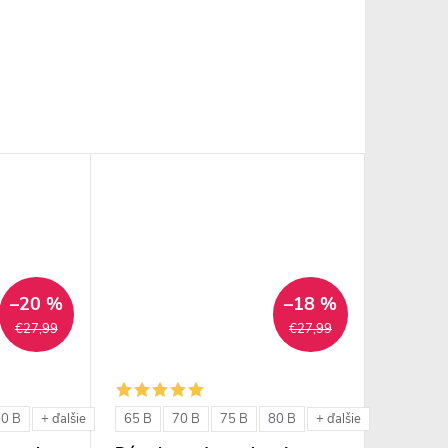
–20 %
–18 %
€27,99
€27,99
80 B
65 B
70 B
75 B
80 B
+ ďalšie
+ ďalšie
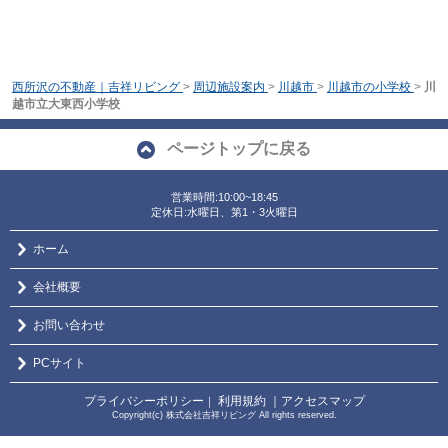
西所沢の不動産｜吉祥リビング
>
周辺施設案内
>
川越市
>
川越市の小学校
>
川
越市立大東西小学校
ページトップに戻る
営業時間:10:00~18:45
定休日:水曜日、第1・3火曜日
ホーム
会社概要
お問い合わせ
PCサイト
プライバシーポリシー
利用規約
｜アクセスマップ
｜
Copyright(c) 株式会社吉祥リビング All rights reserved.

◆ ◆ ◆ ◆

◆ Directions for this task
Repeat the data exactly. No pictures should appear.

◆ Exercise solution
–20 %
–18 %
€27,99
€27,99
80 B
65 B
70 B
75 B
80 B
+ ďalšie
+ ďalšie
西所沢の不動産｜吉祥リビング
>
周辺施設案内
>
川越市
>
川越市の小学校
>
川
越市立大東西小学校
ページトップに戻る
営業時間:10:00~18:45
定休日:水曜日、第1・3火曜日
ホーム
会社概要
お問い合わせ
PCサイト
プライバシーポリシー
利用規約
｜アクセスマップ
｜
Copyright(c) 株式会社吉祥リビング All rights reserved.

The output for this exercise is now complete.